<God, what an effort! But why didn’t they put us to wash the bridge?> Crik was tired. They had been carrying on crates all day, from the port to the deck of the ship, they were exhausted and that crate seemed heavier than usual. The two of them could barely not drag it!
<And in your opinion when there is something tiring to do, do they send admirals to do that? I don’t think so> Pam, all yawed like his usual – he was a very chilly type – replied looking at him as if he had said the biggest bullshit of the century.
<At least three of us could have been sent, this box is very heavy! What the hell is in it, cannonballs?> The boy protested again. His effort had made his face all red, and the veins on his neck risked bursting at any moment.
<Come on, shortly …> they slipped as much as they could along the newly cleaned bridge, and inertia made the lid of the box slip off.

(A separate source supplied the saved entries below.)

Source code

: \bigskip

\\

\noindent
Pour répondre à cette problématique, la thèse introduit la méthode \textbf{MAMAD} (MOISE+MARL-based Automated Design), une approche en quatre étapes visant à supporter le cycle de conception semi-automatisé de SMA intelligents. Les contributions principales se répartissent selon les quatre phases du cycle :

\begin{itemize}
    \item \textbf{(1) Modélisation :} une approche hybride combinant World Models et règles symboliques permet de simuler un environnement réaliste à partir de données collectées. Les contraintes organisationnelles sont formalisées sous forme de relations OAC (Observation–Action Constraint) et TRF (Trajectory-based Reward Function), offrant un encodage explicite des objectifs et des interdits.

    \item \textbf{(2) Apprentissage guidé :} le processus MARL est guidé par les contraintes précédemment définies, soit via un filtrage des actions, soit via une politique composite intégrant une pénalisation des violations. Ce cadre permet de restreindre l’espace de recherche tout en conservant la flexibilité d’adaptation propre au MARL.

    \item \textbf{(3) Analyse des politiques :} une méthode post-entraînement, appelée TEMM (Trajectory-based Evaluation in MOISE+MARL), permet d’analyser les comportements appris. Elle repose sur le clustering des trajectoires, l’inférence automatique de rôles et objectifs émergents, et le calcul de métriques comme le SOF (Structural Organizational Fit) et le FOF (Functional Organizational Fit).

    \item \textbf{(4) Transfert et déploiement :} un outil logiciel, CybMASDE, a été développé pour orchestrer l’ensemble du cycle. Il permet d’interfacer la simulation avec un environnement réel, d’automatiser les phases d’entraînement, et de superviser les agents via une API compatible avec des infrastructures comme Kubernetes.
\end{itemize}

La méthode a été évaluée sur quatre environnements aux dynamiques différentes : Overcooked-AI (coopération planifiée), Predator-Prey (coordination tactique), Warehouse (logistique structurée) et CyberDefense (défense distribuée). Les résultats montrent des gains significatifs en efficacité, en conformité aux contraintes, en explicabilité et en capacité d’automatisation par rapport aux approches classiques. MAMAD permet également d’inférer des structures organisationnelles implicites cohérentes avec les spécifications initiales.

<Come on, let me see what’s inside, I want to see what I struggled so hard to pull up> Crik pushed Pam aside, but when he looked into the box he was amazed, and immediately backed away perplexed and a little frightened.
<Shhh, hush boy!> The hoarse voice of a huge man reached him from the box, while an equally large hand grabbed him by the collar at the last moment.
<Don’t make a sound, or I’ll send you to the fish> The boy was scared to death, and with him his friend, looking around for the crew captain, a boatswain, anything. Out of fear, Crik fixed his gaze on the scary man: he had a patch on his right eye, a gold tooth among the many black and decayed ones and a wooden leg instead of the left one, a man with awful looks, much more like a textbook image of a pirate than they were.
<Do you see these?> With his free hand he slapped some posters in the face, with his beautifully drawn face above him and the words ‘WANTED’ written in large letters above. <This is my guarantee that if you try to screw me up I will make your life hell. Now you will close the box and take me to the hold, and no one will know of my presence, am I clear?> He hissed at him, spitting left and right worse than a llama.
Crik and Pam were terrified. They were young, and inexperienced, and they certainly didn’t know how to deal with a textbook pirate. Perhaps the mysterious man was betting on this, on the fact that they did not know what to trust, whether in their captain or in the threats of a man apparently full of means to slaughter their throats from head to tail. Would they have had the courage to take risks?